I lavori "Who is the Savage
Now" si confronta volutamente con il formato quadrato, iniziato quasi
inconsapevolmente su un formato analogo a quello scelto da Albers nel lontano
1950. I contenuti formali si perdono a distanza ravvicinata assumendo
quell'iterazione percettiva limitata a semplici contrasti cromatici,
complementari o simultanei.
L'esercizio della pittura, fortemente
caratterizzato nel periodo del lockdown, ricorre al semplice esercizio della
contrapposizione di colori. Non è semplice trasposizione di soggetti
naturalistici o astratti, bensì un paradigma o "episteme" che prende
forma solo allontanandosi, prendendo le distanze dalla realtà per cogliere
l'insieme e interpretarne il significato celato dai pixels, per affrancarsi
nella fantasia, unico rifugio congeniale.

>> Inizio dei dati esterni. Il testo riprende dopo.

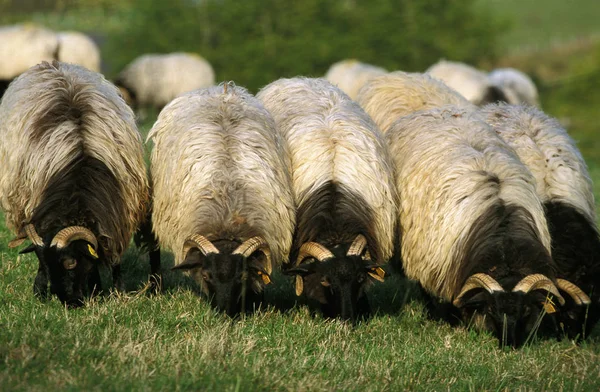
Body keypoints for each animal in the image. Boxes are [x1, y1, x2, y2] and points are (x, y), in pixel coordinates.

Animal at [0, 61, 150, 306]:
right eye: (43, 262)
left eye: (70, 262)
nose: (69, 302)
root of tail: (52, 63)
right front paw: (40, 291)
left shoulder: (118, 217)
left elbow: (112, 258)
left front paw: (111, 290)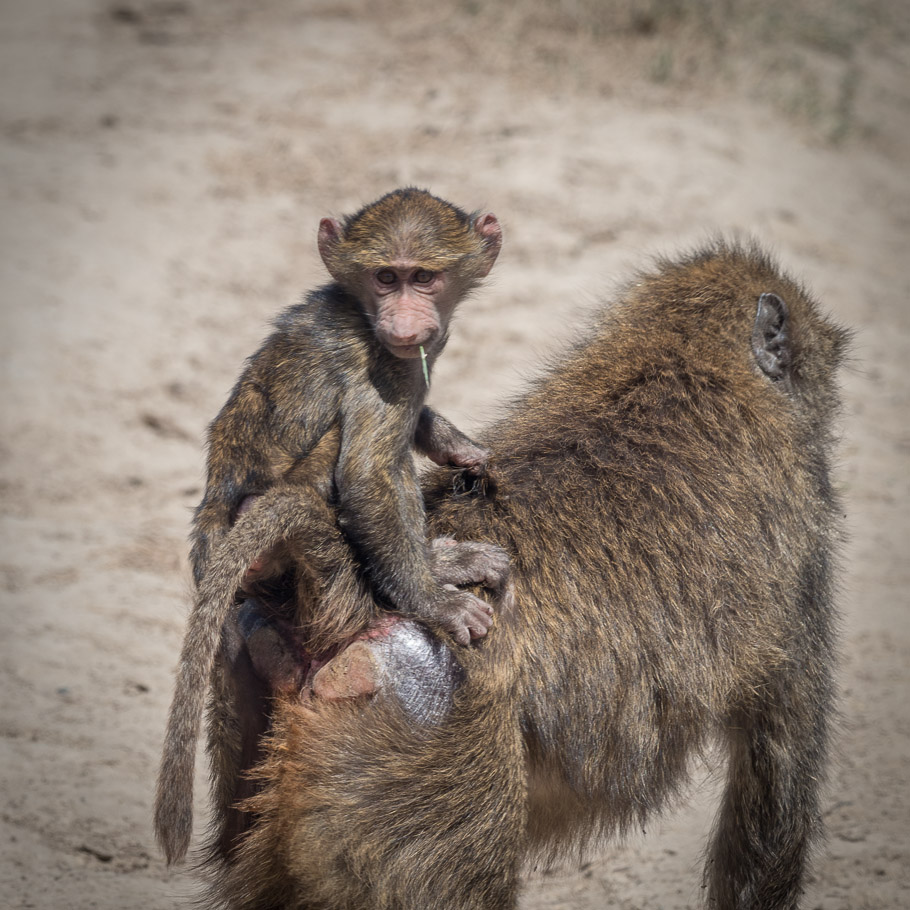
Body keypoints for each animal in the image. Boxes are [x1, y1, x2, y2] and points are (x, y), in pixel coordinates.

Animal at [154, 188, 507, 866]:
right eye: (385, 277)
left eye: (423, 277)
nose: (404, 321)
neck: (361, 311)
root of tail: (214, 534)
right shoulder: (385, 369)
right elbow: (370, 471)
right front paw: (436, 597)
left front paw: (460, 447)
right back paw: (440, 563)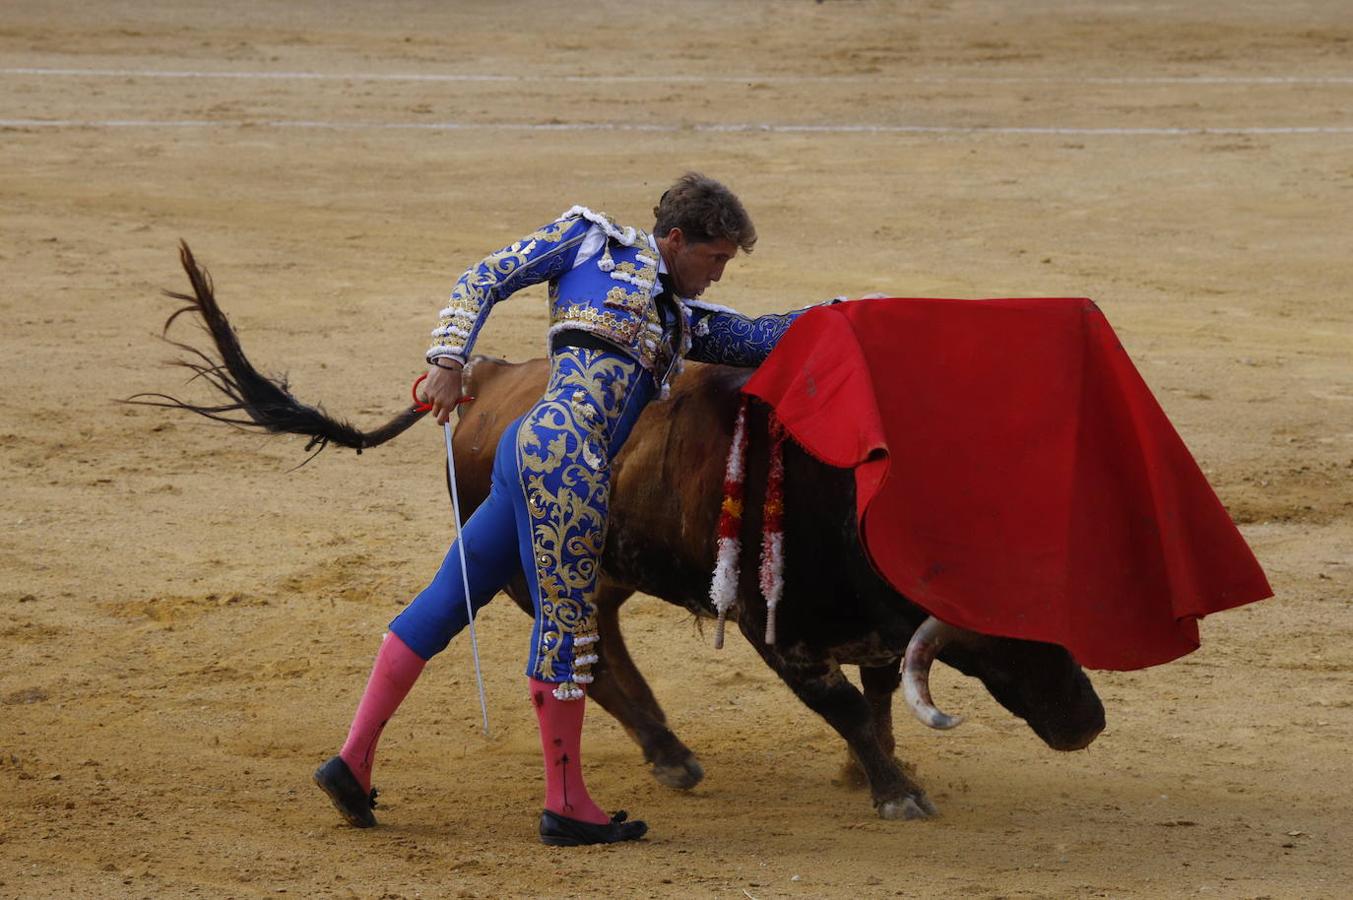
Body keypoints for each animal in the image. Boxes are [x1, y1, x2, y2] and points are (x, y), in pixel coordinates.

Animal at [137, 246, 1104, 822]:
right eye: (1016, 636)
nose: (1088, 724)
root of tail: (486, 375)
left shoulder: (869, 627)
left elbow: (875, 698)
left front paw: (874, 774)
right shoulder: (777, 633)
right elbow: (846, 709)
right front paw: (896, 793)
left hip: (596, 565)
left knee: (586, 648)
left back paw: (660, 753)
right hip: (531, 565)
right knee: (573, 658)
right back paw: (663, 758)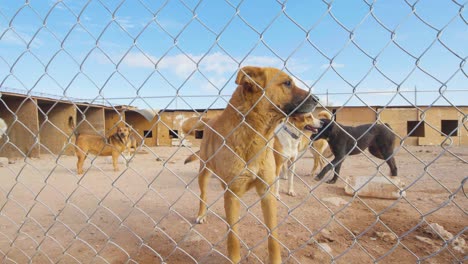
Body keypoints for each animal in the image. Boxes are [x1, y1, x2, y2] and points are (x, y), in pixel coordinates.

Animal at [185, 66, 320, 264]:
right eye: (287, 83)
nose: (317, 99)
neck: (255, 134)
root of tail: (210, 121)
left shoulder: (266, 192)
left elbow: (273, 236)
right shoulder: (233, 190)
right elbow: (233, 238)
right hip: (205, 172)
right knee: (203, 195)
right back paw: (202, 214)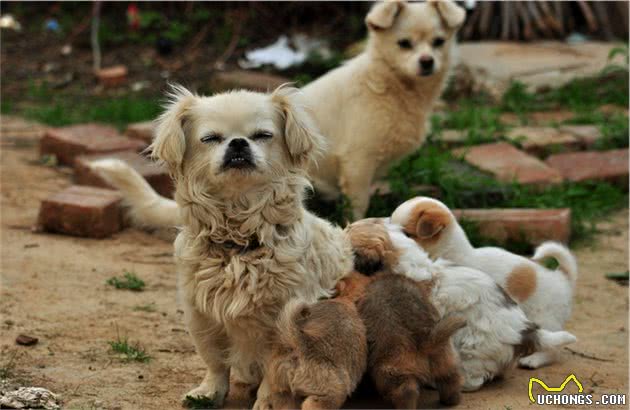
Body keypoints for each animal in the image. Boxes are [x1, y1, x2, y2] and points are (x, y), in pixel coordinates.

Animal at [91, 85, 356, 408]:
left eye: (263, 135)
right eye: (210, 139)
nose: (238, 143)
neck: (238, 240)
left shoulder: (283, 324)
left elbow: (273, 374)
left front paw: (267, 403)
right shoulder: (201, 316)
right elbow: (214, 361)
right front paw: (208, 392)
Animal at [360, 270, 464, 408]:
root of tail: (425, 339)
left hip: (392, 369)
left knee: (406, 391)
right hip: (445, 356)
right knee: (450, 377)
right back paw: (451, 399)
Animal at [392, 195, 580, 368]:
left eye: (407, 234)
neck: (448, 251)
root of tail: (563, 277)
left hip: (545, 318)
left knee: (553, 348)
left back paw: (534, 360)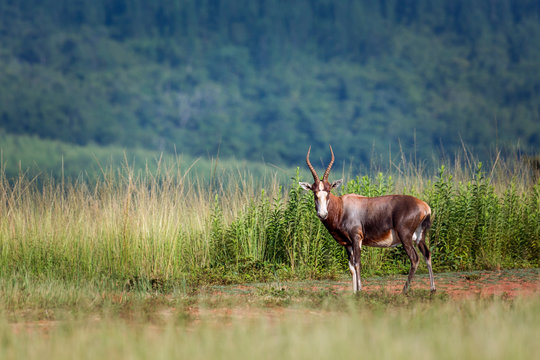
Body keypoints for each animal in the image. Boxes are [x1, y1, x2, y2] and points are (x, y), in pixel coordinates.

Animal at [300, 146, 434, 292]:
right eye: (314, 192)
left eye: (328, 191)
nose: (323, 214)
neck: (342, 207)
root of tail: (424, 206)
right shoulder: (348, 244)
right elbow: (351, 267)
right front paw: (354, 292)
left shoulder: (356, 238)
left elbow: (357, 263)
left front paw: (360, 291)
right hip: (419, 237)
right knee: (427, 254)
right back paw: (432, 289)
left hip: (405, 237)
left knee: (415, 259)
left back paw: (404, 291)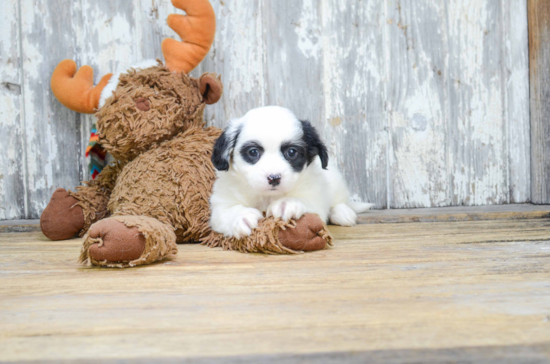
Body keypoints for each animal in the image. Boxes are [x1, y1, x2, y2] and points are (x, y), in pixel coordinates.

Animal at [209, 105, 374, 239]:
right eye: (253, 152)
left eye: (291, 152)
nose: (274, 178)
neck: (267, 196)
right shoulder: (221, 204)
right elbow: (227, 211)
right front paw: (241, 217)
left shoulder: (315, 200)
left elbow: (307, 203)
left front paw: (287, 203)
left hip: (336, 182)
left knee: (338, 201)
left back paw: (343, 213)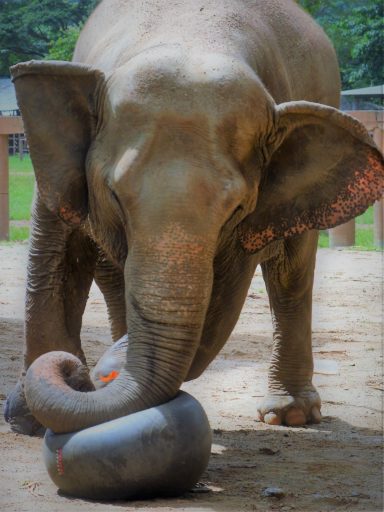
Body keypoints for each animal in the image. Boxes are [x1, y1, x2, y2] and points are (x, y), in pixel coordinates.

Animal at [3, 1, 384, 440]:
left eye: (236, 208)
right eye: (114, 195)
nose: (86, 374)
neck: (191, 35)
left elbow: (221, 300)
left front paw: (105, 370)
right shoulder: (59, 167)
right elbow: (55, 260)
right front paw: (29, 419)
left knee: (293, 272)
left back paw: (290, 415)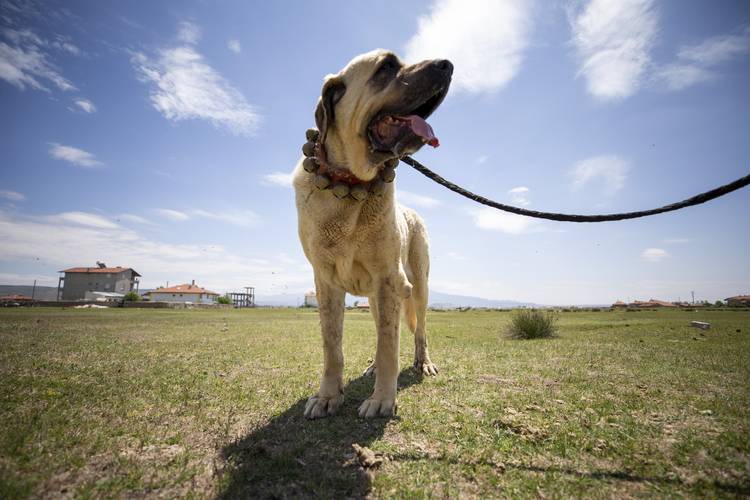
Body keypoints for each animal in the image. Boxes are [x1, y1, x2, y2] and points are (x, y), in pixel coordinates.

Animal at [296, 49, 456, 418]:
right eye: (387, 67)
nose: (447, 64)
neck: (349, 185)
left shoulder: (389, 280)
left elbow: (389, 346)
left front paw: (382, 399)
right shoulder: (326, 283)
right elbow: (332, 346)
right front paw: (327, 396)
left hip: (419, 285)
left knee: (419, 330)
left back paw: (423, 363)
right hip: (372, 299)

La distanza del Flaneur baudelairiano ci consente di cogliere gli aspetti inaccessibili e comportamentali della folla, pur esprimendo i valori tipici dell'estetica relazionale del "semionauta": "il creatore di percorsi in un paesaggio di segni. Abitanti di un mondo frammentato nel quale gli gli oggetti e le forme escono dal letto della loro cultura originaria per disseminarsi nello spazio globale (…) alla ricerca di connessioni da stabilire ".